Ed ecco che gli muore un caro amico. Il giovane però non potrà partecipare ai funerali, esprimere il proprio dolore. Racconta il padre: “anche chiedere un giorno di permesso all’approssimarsi della periodica scadenza mensile del contratto può precludere la possibilità che questo gli venga rinnovato”. E’ indignato il padre per questa perdita di diritti “anche i più elementari e umani”. Il suo sfogo non tralascia i sindacati accusati di occuparsi sempre delle solite grandi aziende che lui considera “supertutelate”. Forse allude alla Fiat di Pomigliano dove a dire il vero non si può proprio parlare di supertutela. Mentre appare giusto l’invito “a pensare a questa enorme massa d’invisibili che vivono nella precarietà più assoluta e nelle vessazioni senza poter fare un progetto di vita.
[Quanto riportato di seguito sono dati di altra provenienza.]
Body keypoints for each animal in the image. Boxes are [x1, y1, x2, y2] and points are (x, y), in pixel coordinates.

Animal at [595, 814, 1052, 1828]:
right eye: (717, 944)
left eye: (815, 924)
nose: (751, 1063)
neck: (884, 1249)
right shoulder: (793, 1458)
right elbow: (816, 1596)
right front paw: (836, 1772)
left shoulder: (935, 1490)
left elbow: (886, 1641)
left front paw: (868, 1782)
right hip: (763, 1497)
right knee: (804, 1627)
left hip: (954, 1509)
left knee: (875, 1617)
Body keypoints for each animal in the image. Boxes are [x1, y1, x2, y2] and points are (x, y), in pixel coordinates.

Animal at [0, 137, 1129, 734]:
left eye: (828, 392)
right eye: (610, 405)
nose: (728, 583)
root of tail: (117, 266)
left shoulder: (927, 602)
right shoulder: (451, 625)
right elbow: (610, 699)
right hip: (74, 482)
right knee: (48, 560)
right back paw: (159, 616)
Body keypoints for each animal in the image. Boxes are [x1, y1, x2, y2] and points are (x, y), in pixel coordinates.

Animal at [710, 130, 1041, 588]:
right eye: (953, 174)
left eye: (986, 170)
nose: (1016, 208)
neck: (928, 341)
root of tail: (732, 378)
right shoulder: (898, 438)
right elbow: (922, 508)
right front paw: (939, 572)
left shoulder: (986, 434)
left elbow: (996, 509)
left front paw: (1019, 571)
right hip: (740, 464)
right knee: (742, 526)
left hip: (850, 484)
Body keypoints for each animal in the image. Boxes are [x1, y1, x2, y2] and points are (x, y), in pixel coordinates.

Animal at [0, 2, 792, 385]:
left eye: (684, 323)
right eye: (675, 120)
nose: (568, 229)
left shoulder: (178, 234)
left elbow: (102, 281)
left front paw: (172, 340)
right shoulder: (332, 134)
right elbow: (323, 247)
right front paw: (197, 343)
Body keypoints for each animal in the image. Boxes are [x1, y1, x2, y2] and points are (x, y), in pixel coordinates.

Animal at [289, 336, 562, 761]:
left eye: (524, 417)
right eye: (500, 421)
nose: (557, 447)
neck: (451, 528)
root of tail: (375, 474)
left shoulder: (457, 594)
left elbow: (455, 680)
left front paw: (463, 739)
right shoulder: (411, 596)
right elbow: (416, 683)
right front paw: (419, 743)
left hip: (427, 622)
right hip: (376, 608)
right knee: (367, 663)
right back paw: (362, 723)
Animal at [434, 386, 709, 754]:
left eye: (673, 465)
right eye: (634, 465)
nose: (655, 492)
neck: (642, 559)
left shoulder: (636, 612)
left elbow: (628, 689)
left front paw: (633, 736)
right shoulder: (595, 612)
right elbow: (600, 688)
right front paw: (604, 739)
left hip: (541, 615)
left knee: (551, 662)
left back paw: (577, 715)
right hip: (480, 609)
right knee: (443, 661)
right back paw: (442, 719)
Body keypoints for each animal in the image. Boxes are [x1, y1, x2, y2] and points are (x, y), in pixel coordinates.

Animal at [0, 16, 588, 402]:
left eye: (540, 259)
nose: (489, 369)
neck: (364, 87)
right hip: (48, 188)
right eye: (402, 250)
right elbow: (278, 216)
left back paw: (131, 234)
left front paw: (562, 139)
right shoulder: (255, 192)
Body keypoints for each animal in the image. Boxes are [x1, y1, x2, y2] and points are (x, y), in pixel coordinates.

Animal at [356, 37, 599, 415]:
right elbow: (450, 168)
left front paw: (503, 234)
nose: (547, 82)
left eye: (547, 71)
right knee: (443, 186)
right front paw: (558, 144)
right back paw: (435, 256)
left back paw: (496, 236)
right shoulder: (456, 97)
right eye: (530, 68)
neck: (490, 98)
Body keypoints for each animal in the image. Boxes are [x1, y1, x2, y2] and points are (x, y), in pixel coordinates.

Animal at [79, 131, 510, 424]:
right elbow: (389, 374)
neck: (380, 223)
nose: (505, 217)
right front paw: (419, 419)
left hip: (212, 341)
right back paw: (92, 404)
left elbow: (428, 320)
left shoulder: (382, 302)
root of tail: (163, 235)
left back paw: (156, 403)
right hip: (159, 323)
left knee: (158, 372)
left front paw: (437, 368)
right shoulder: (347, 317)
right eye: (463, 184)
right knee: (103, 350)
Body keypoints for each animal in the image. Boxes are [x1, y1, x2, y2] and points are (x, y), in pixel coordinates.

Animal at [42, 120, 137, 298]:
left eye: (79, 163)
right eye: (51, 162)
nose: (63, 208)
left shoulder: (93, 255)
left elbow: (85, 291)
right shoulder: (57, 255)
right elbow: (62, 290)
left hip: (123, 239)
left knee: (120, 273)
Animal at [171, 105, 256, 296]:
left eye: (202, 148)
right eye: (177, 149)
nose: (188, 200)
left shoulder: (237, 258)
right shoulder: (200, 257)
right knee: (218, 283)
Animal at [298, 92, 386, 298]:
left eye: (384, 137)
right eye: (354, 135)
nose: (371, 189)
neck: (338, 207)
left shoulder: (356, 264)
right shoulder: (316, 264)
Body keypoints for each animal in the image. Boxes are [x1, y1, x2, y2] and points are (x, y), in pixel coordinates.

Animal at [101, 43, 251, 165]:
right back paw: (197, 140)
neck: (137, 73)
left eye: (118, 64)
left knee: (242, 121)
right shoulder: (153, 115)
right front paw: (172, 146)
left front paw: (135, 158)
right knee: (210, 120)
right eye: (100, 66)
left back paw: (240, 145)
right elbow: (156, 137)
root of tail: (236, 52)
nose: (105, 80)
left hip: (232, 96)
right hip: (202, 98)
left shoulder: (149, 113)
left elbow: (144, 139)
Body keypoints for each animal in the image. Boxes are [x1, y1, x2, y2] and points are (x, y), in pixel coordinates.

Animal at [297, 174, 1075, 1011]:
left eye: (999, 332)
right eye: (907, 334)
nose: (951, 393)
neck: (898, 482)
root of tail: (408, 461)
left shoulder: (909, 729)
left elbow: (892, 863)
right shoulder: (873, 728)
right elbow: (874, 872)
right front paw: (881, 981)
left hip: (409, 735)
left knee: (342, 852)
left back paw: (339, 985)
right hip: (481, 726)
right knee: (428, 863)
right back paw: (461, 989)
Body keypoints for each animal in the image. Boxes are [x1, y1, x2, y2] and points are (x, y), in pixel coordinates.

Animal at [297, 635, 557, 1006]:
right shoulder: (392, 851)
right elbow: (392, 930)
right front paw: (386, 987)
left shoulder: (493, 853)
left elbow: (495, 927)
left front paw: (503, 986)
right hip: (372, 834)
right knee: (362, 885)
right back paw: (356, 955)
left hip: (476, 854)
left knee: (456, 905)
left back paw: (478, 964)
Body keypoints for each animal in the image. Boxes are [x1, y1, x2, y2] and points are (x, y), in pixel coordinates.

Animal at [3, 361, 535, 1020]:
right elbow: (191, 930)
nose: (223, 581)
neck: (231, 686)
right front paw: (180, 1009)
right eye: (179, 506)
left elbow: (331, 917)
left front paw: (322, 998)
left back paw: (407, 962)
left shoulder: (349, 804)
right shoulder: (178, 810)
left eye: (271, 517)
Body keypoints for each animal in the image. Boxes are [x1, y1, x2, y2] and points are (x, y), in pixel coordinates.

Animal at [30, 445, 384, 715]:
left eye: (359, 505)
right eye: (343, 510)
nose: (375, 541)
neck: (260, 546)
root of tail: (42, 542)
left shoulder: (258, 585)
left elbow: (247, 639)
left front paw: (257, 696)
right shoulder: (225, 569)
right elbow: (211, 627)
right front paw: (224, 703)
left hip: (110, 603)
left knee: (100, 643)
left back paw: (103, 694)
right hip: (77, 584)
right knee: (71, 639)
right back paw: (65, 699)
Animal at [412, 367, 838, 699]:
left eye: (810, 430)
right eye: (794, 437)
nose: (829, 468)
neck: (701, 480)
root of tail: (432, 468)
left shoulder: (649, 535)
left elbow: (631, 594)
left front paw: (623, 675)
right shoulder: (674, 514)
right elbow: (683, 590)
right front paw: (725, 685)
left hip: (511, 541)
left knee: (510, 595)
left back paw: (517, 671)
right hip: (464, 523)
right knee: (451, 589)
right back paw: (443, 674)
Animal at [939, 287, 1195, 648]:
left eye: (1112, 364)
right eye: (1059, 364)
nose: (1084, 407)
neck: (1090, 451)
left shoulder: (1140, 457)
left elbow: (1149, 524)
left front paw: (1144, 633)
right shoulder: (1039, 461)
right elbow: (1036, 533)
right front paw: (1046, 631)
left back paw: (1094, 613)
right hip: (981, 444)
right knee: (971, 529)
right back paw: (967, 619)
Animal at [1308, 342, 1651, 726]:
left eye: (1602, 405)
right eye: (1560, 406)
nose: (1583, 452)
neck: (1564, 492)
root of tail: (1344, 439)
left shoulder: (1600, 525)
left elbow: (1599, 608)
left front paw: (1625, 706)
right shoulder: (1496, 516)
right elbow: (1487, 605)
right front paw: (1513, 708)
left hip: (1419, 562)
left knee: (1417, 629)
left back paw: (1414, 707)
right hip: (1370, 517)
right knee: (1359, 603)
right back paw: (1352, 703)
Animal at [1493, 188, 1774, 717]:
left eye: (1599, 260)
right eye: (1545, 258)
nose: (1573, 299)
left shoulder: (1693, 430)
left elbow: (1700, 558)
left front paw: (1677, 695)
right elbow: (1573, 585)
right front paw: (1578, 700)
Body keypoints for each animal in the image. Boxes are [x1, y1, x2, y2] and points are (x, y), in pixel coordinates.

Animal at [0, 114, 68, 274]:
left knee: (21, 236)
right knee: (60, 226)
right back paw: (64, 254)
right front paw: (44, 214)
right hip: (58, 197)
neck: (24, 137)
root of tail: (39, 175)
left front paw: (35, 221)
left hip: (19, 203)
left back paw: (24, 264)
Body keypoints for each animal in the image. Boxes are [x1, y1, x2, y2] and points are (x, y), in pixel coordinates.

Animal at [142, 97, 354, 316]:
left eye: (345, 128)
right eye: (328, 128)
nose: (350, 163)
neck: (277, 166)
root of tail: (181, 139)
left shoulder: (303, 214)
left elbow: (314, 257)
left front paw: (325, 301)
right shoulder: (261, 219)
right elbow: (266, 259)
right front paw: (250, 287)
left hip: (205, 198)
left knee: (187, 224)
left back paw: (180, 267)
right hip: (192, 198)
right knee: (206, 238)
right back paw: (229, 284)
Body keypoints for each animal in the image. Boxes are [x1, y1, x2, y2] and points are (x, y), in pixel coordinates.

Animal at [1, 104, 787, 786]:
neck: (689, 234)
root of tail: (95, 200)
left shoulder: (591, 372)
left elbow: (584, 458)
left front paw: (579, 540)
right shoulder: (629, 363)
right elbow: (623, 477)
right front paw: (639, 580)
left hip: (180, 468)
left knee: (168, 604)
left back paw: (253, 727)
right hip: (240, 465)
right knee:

Altro che bamboccioni”. 
Una testimonianza che dimostra come l’offensiva di governo e Confindustria, ostacolata purtroppo dalla sola Cgil, riesca a introdurre seri elementi di divisione tra i presunti protetti e i non protetti, ponendo gli uni contro gli altri. Magari  sostenendo che per favorire gli uni bisognerebbe togliere qualcosa agli altri. 
Capita però di sentire porre sotto accusa (a sinistra) i teorici della flessibilità sicura, quella ricca di tutele, quella che esiste in altri Paesi del Nord Europa e non in Italia.  Tale accusa parte dalla convinzione che tutte le ragazze e i ragazzi d’oggi desiderino solo un posto fisso, eguale per tutta la vita, e non un lavoro in qualche modo con spazi di autonomia e creatività, ma anche con tutele e diritti. Non stiamo parlando dei precari di Pomigliano (c’erano anche loro) ma dei tanti nel mondo dei lavori con tutta probabilità simili a quel ventiseienne protagonista della lettera al Corriere. E’ facile incontrarne tanti come lui. Non credo che sognino di poter timbrare tutti i giorni il cosiddetto “cartellino”, di rimanere in un’azienda che assicuri una permanenza senza fine a fare sempre lo stesso tipo di lavoro. Non credo sognino il ritorno al fordismo per tutti. E comunque nell’attesa che le cose cambino non si potrebbe perlomeno impedire che i contratti durino spazi di tempo brevissimi e che non ci sia nemmeno il permesso di partecipare a un funerale?